### ASSIGNMENT
Beginning with the line that contains "right hip: (690, 760, 5)" in the material below, print each line exactly until the line that contains "left wrist: (775, 718, -16)" has been printed, then stop.

(SUPPLIED ENTRIES Opens)

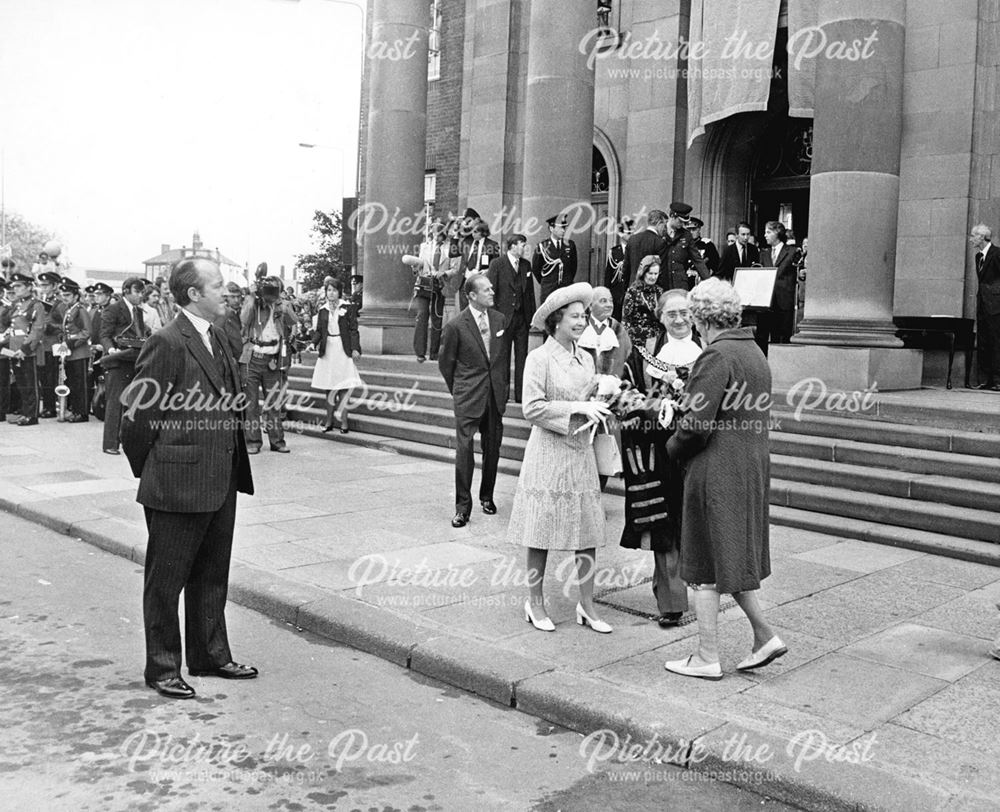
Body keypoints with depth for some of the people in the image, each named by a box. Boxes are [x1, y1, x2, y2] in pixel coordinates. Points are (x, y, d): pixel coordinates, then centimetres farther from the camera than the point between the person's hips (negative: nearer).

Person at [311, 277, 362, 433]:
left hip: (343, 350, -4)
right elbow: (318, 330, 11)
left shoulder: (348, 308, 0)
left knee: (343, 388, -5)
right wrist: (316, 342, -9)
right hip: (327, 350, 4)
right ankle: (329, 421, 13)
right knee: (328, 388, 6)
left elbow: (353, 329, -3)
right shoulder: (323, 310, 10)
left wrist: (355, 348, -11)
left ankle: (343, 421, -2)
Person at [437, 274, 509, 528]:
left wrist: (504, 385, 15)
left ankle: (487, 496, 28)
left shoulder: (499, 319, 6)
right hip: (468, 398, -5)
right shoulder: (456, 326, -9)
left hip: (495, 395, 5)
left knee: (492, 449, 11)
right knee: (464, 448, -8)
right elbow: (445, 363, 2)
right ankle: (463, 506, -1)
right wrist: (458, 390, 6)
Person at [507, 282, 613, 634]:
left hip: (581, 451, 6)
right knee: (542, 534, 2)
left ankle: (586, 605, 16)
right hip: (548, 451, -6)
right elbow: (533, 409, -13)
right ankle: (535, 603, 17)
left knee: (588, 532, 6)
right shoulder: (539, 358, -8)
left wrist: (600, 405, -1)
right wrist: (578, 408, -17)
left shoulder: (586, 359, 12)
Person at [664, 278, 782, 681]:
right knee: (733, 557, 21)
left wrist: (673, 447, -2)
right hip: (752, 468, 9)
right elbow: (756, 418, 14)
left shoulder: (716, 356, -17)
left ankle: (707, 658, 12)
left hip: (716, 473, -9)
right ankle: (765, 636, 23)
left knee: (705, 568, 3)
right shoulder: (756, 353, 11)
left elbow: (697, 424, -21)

(SUPPLIED ENTRIES Closes)
(SUPPLIED ENTRIES Opens)

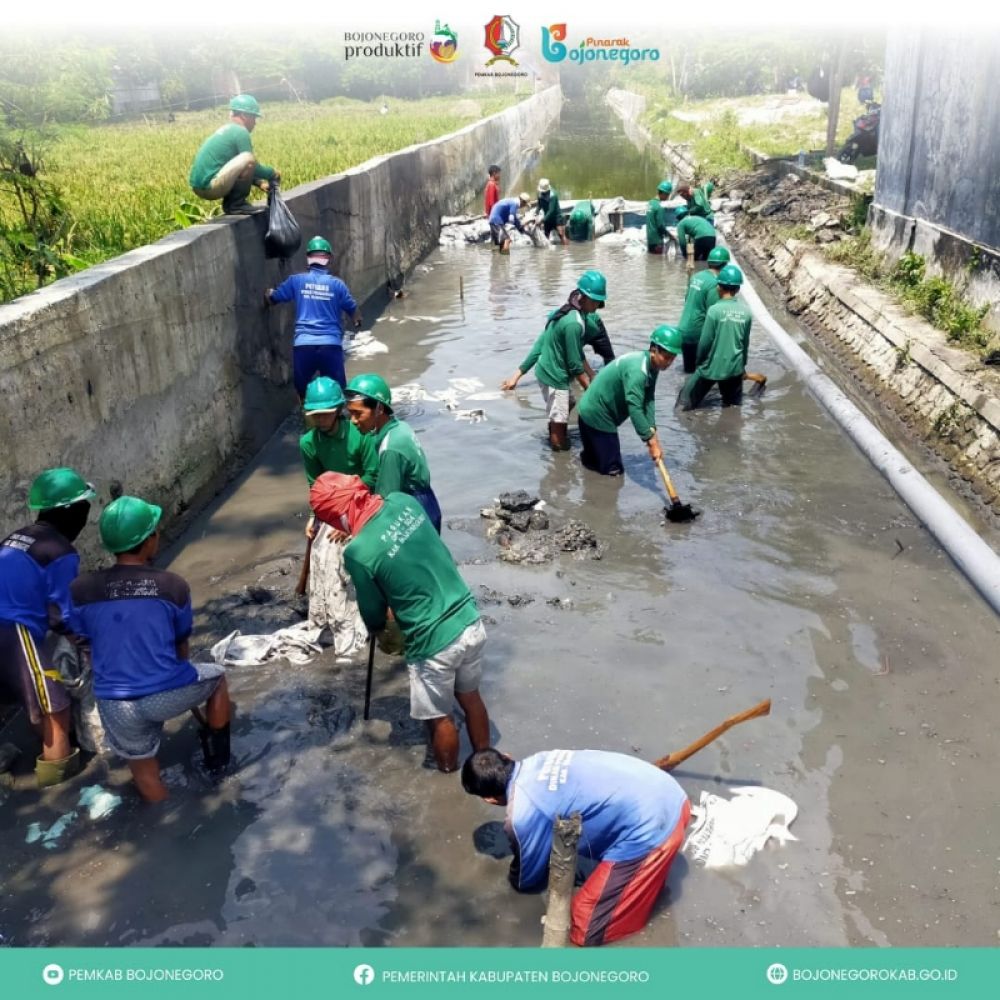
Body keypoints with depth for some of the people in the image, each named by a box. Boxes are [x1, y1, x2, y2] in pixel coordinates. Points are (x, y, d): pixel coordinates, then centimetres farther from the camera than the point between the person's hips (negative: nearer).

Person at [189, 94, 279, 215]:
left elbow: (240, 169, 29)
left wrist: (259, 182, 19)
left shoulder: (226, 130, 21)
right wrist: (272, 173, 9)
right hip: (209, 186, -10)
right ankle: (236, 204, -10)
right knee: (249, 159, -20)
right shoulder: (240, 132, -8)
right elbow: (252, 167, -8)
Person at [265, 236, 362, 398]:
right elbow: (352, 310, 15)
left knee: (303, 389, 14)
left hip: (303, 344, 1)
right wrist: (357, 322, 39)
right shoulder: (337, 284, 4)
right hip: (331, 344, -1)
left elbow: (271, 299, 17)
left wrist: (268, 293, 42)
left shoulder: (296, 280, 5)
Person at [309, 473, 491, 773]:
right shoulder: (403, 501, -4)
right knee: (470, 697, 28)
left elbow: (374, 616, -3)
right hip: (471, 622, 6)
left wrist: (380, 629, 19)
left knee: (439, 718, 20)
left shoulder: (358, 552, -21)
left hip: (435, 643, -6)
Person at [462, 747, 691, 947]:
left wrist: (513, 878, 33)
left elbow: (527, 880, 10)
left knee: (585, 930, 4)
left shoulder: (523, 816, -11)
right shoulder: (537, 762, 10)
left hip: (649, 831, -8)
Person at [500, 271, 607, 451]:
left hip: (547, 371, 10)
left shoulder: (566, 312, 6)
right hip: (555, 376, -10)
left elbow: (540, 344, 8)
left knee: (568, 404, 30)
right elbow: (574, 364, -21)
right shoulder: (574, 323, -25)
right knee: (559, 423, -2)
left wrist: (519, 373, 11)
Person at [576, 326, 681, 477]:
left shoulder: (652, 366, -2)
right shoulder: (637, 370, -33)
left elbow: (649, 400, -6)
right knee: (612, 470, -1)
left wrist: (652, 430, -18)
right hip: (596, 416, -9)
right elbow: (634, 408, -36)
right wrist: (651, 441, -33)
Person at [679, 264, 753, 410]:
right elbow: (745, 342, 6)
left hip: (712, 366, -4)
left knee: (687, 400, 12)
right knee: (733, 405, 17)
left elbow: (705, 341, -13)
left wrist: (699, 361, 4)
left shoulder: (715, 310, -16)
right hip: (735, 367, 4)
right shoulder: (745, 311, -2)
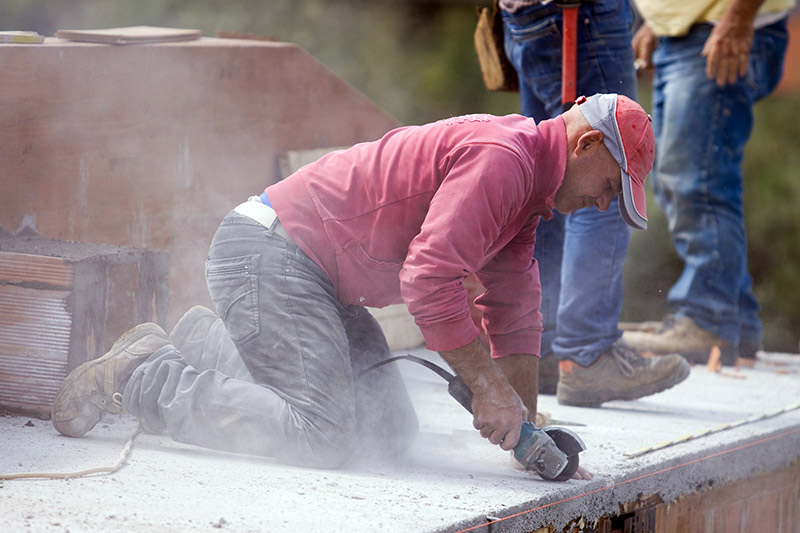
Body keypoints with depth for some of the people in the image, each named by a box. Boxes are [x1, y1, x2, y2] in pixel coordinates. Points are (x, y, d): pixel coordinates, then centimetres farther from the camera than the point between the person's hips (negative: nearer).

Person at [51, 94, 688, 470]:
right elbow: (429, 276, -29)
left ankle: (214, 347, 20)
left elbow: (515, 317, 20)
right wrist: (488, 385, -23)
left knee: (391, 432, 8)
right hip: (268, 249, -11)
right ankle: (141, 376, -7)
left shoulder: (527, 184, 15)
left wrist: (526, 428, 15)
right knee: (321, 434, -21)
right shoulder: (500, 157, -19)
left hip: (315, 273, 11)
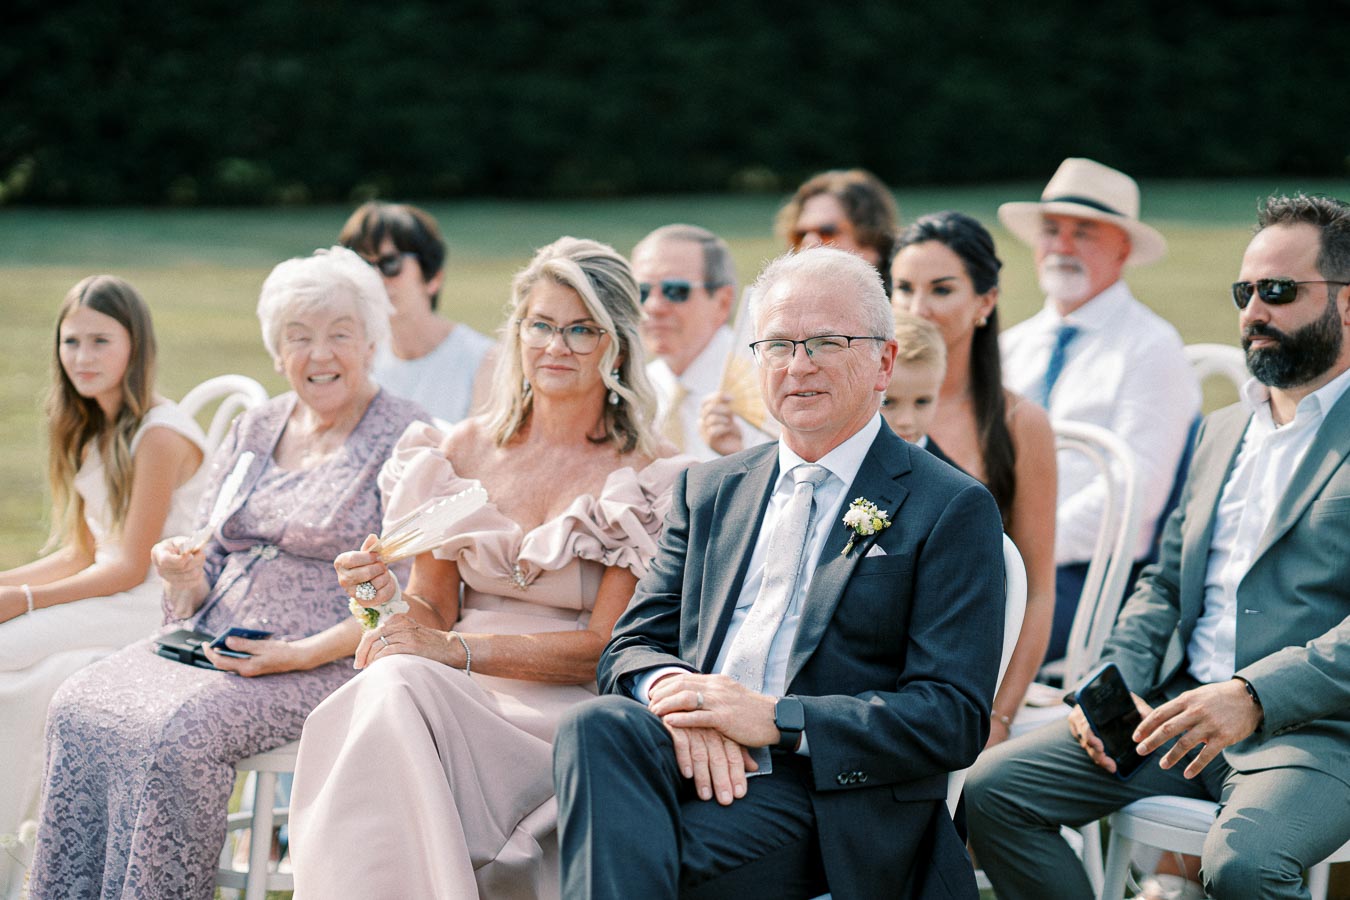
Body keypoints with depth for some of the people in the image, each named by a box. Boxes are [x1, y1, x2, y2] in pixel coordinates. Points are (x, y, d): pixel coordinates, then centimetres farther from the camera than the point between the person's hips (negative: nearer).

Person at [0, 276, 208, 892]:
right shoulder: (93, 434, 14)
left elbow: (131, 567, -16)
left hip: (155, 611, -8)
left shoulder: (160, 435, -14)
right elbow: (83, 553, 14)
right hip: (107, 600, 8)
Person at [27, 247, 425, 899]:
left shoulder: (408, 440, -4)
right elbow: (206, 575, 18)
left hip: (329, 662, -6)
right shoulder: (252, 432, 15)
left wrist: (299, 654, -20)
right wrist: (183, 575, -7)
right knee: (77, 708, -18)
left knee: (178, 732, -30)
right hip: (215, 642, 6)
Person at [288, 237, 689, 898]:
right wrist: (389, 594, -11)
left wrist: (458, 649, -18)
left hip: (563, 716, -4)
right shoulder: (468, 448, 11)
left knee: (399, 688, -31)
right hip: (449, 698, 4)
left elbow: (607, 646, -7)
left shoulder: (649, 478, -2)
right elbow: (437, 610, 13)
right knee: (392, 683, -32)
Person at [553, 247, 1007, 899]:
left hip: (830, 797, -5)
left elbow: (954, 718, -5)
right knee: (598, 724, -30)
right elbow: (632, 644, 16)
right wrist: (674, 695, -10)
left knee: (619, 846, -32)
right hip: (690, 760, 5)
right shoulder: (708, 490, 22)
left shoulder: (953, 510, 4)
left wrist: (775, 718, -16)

(SUPPLIED ENTRIES Closes)
(SUPPLIED ENTRIES Opens)

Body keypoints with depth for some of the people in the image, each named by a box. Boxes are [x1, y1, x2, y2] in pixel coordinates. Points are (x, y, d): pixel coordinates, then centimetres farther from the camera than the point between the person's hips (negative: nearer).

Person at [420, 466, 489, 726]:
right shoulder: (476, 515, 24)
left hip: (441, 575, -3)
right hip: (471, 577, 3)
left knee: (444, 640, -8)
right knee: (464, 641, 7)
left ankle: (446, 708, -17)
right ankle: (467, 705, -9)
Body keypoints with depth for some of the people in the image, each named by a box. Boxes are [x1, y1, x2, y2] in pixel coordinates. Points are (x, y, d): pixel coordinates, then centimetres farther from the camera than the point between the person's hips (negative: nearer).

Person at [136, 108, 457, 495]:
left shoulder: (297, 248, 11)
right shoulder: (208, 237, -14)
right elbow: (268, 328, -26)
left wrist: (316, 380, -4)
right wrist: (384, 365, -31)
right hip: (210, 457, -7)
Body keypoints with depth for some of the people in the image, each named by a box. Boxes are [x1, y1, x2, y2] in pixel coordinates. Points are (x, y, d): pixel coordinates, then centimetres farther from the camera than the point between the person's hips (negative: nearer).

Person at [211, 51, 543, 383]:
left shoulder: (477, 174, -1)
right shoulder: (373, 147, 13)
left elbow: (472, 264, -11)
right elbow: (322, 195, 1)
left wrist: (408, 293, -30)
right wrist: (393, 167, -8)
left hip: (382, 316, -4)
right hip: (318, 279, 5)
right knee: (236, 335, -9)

(SUPPLIED ENTRIES Closes)

### EXPECTED OUTPUT
right hip: (690, 760, 5)
right shoulder: (708, 490, 22)
left shoulder: (953, 510, 4)
left wrist: (775, 718, -16)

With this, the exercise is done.